技術の高度化、投資規模の増大、市場のグローバル化など、激変する経営環境のなかで、企業はそれに適応するための様々な施策を求められています。そこで、自社以外のパートナーとなるような企業と協力関係を結ぶことで、強力なネットワークを構築し、広く自社が所有している経営資源を活用していくことが求められています。そこで活用されているのがアライアンスです。この記事では、そんなアライアンスの意味についてわかりやすく解説していきます。
アライアンスとは、企業における事業をより成長させることを目的として、他の企業と業務上の提携をしたり、技術上の提携をしたりすること、つまり、ビジネスパートナーになることを意味する言葉です。アライアンスにおいては、どんな形態で協力しあうのか、資本関係をどのようにするかなどについて、具体的な決まりはありません。それはアライアンスが契約関係によって成立するものであるからです。契約によって複数の企業が協力し合うことを約束するものなので、契約に盛り込めるものであれば、特に制約はありません。
アライアンスは、資本の移動を伴わないことが特徴です。M&Aを行なう場合には、基本的に資本の移動が伴いますが、アライアンスは緩やかな協力関係を結ぶことが目的であるので、2つの企業を合併したり、新しく株式を発行したりはしません。その他、M&Aと比較して柔軟かつ機動的に経営環境に対応することが可能となるので、変化が激しく不確実性の高い経営環境のもとでは重要性が増大しています。
アライアンスは、あくまでも契約で2つの企業が協力関係を締結します。契約だけで結びついているので、2つの企業の結びつきは弱くなってしまいます。ただし、アライアンスの場合、協力関係は2社に限らず、3つ以上の企業で提携を結ぶこともあります。アライアンスは契約関係であるので、アライアンスの目的が達成されたり、目的の食い違いなどによって、契約関係が将来的に解消されることもあります。
アライアンスは資本の移動を伴わないので、わかりやすく日本語にすれば、提携という意味に近くなります。提携にも様々な種類があり、他社メーカーで製造された製品に自社ブランドを付して販売するOEM提携、製品開発や販売などの面において、企業同士がお互いに協力し、単独で事業を行う以上の結果を出すことを目指す業務提携などがあります。ただし、資本業務提携という場合には、資本を拠出しつつ、業務の提携を行なうことになるので、アライアンスとは異なることに注意が必要です。
また、アライアンスは、資本の移動を伴わないことから、資本の比率に関して影響を与えません。
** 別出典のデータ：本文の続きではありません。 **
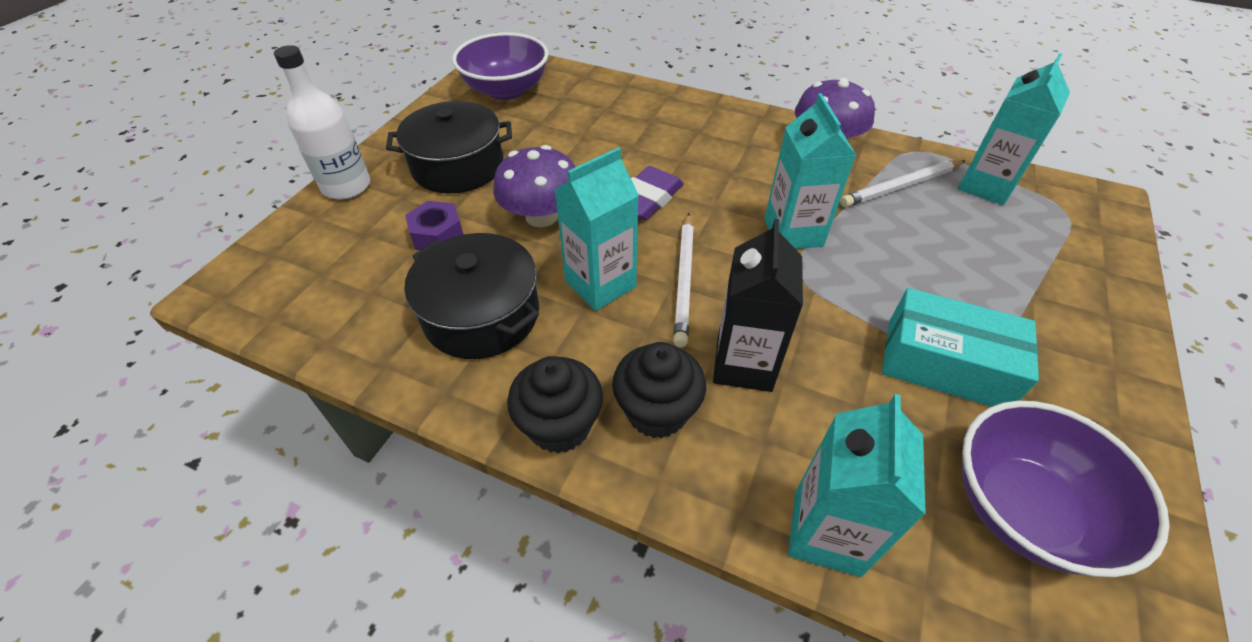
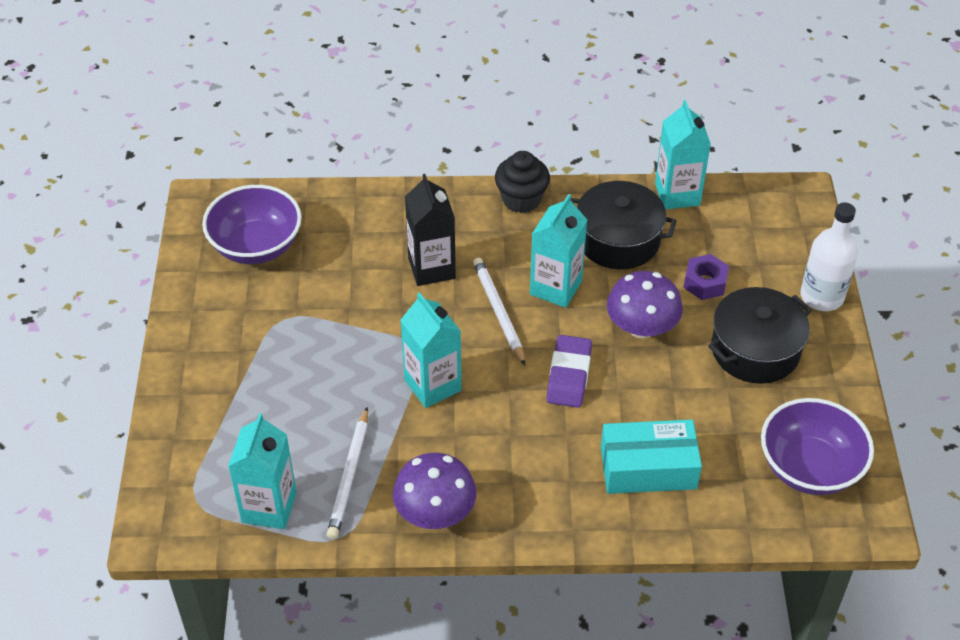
camera: 155 degrees right, 0 degrees up
black cupcake [612,342,706,439] -> none
turquoise carton [788,394,926,577] -> turquoise carton moved to [655,100,711,210]
white pencil [840,160,966,207] -> white pencil turned 150 degrees clockwise [327,407,368,539]
turquoise box [882,288,1039,407] -> turquoise box moved to [601,419,702,494]

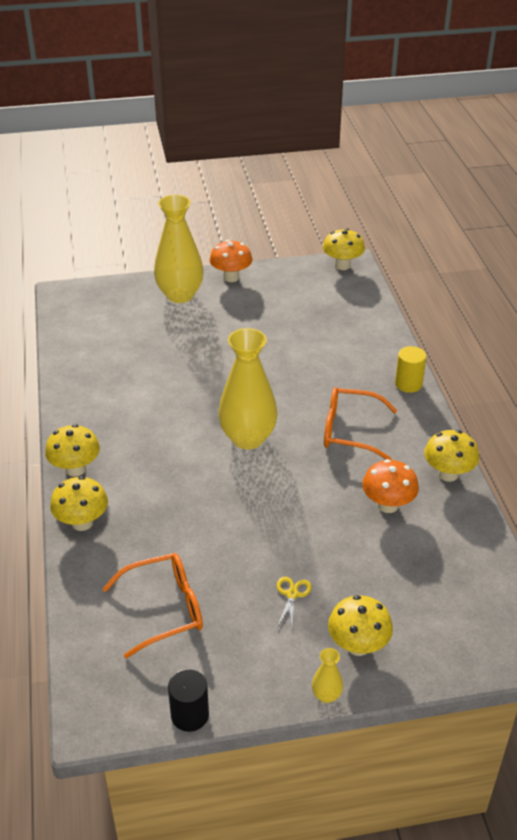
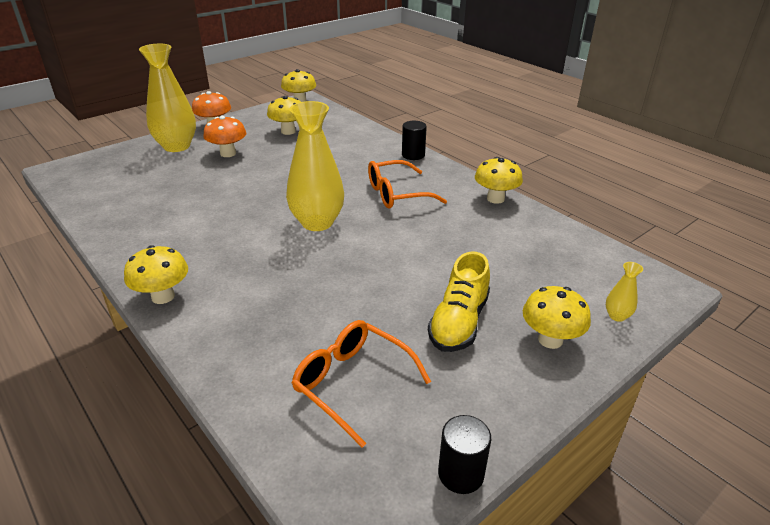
camera: 30 degrees left, 5 degrees down
yellow mushroom [50,476,108,531] -> yellow mushroom moved to [267,96,301,135]
orange glasses [103,553,203,658] -> orange glasses turned 90 degrees counterclockwise [292,320,431,448]
yellow scissors [277,577,312,630] -> yellow shoe [428,251,490,352]
yellow vase [312,648,343,703] -> yellow vase moved to [606,262,643,322]
orange mushroom [362,459,419,513] -> orange mushroom moved to [203,116,246,157]
yellow cylinder [395,346,427,393] -> black cylinder [402,121,427,160]

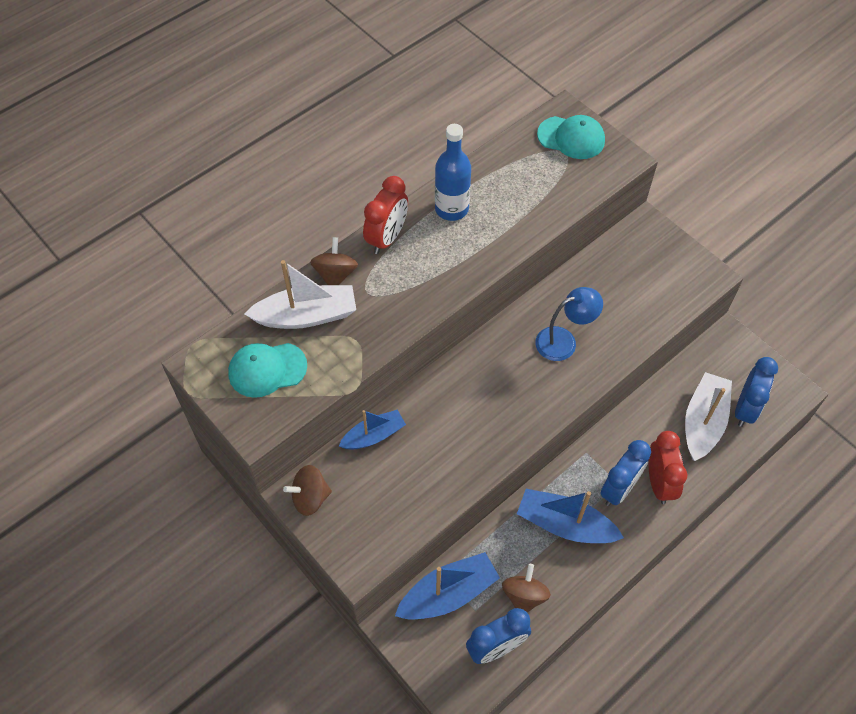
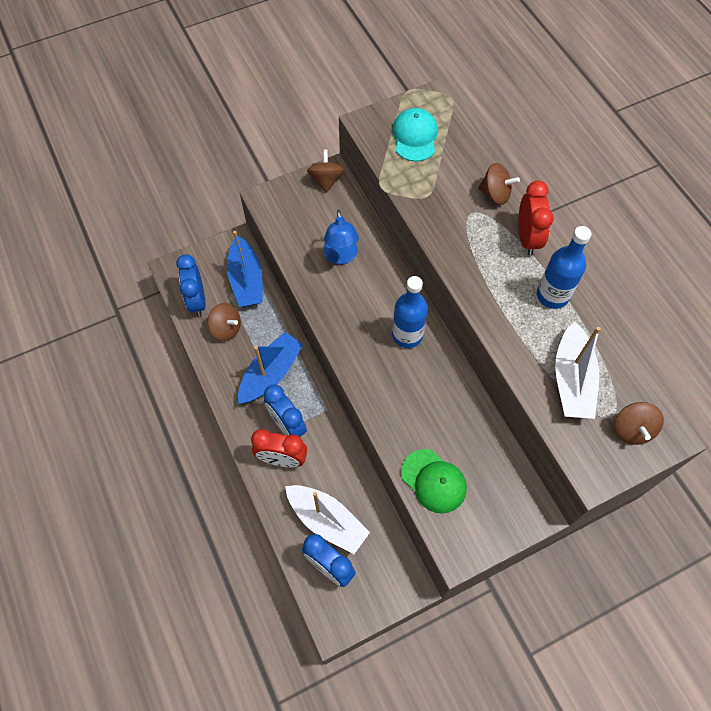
camera: 105 degrees right, 5 degrees up
white boat [244,260,356,329] -> white boat moved to [555,321,601,419]
blue boat [339,410,406,450] -> none
red clock [363,176,408,254] -> red clock turned 135 degrees counterclockwise [518,180,554,255]
blue lamp [535,287,603,361] -> blue lamp moved to [323,210,359,265]
turquoise cap [537,115,605,159] -> brown spinning top [614,402,664,445]
none -> blue bottle [392,276,428,348]
none -> green cap [401,449,467,514]

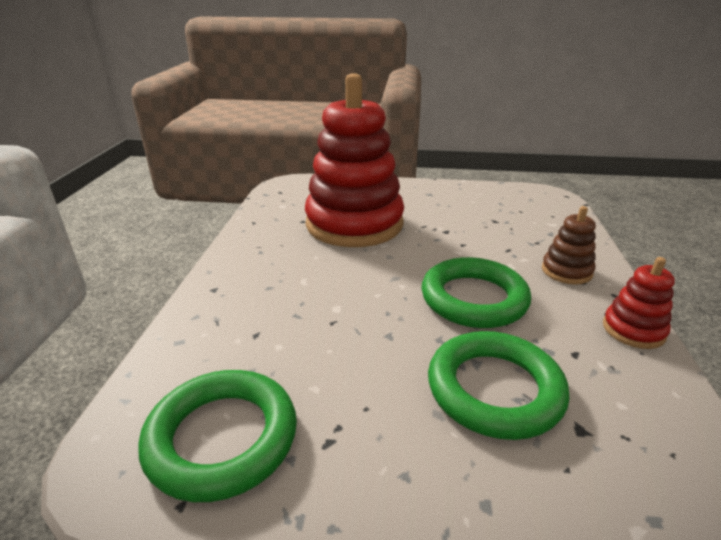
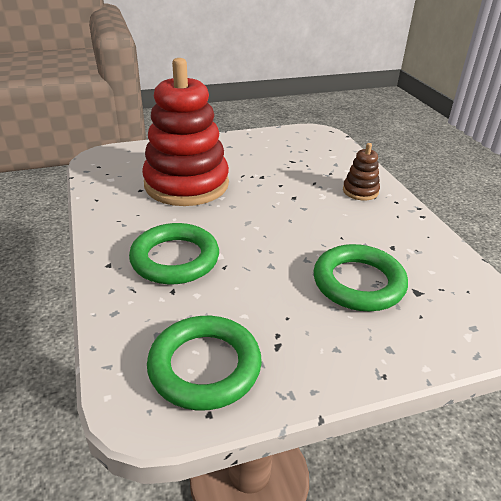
camera: 25 degrees left, 5 degrees up
green ring [422,257,531,328] -> green ring moved to [129,223,219,284]
red stacking toy [603,257,675,349] -> none

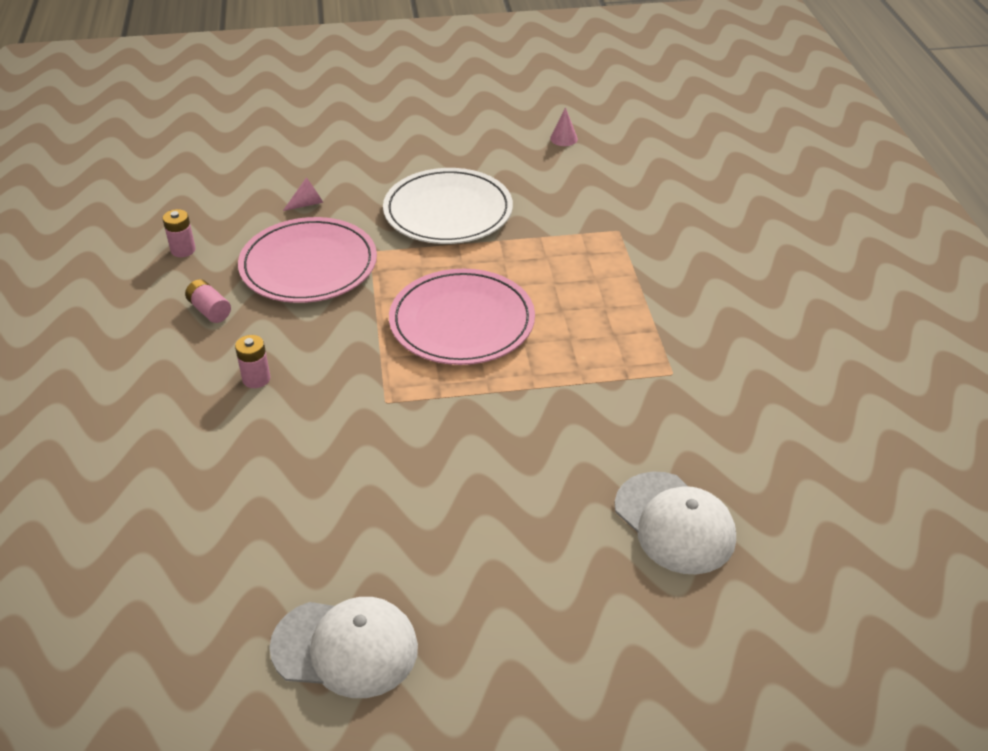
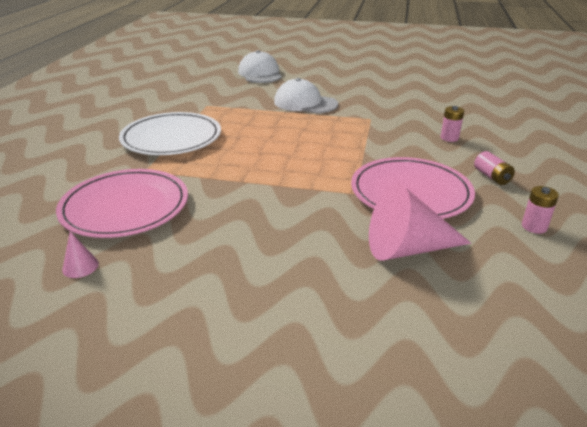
camera: 160 degrees left, 10 degrees down
white cap [270,597,418,698] -> white cap moved to [274,78,338,113]
pink cone [283,177,323,211] -> pink cone [369,183,471,261], size x2.30
white plate [383,168,513,244] -> white plate moved to [119,112,221,155]
pink plate [389,269,535,365] -> pink plate moved to [56,169,188,238]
したがって、M&Aを行なう場合には、株主総会による承認が必要となりますが、アライアンスを結ぶ場合には、株主総会による承認は必要ありません。取締役会の決議によって決定されるのが普通です。もちろん、株主総会において株主からアライアンスに関して質問を受けたり、反対決議がなされることもありますが、基本的にアライアンスは株主総会の決議事項ではありません。
企業がアライアンスを締結する目的は、企業間で経営資源を交換するためです。その結果として、既存の事業の幅を広げたり、事業の利益が向上したり、業界での知識を深めることができるようになります。アライアンスを通じて、企業はパートナー企業が保有している経営資源を活用できるようになります。ただし、それがそのまま企業の競争力の源泉になるわけではありません。自社の競争力の源泉は、自らが保有する経営資源であり、それと一体となることによって、初めてパートナー保有の経営資源は意味を持つようになります。アライアンスを築いた後でも、企業のあり方や経営方針、社風や人事関係においては各企業に委ねられているのです。アライアンスを結んだからといって、他の企業からコントロールされたり、企業方針と異なる指示を受けたりするようなことはありません。したがって、アライアンスにおいては、自社の経営資源とパートナーの経営資源をいかに組み合わせるかが重要な課題となります。
アライアンスは、提携を意味する言葉で、資本の移動を伴わないことが特徴です。企業間での経営資源を交換することがアライアンスの1番の目的となりますが、アライアンスを提携したからといって、企業の競争力が必ず高められるとは限りません。企業の競争力にとって重要であるのは、自社における経営資源です。アライアンスによって、自社の経営資源をアライアンス先企業の経営資源と組み合わせ、今までにない革新的な技術や生産体制が生まれることで、企業の競争力が向上することになります。したがって、アライアンスを結ぶ場合には、きちんとアライアンスを行なう目的を明確にしたうえで、その目的を達成することができそうなアライアンス先を探すことが重要です。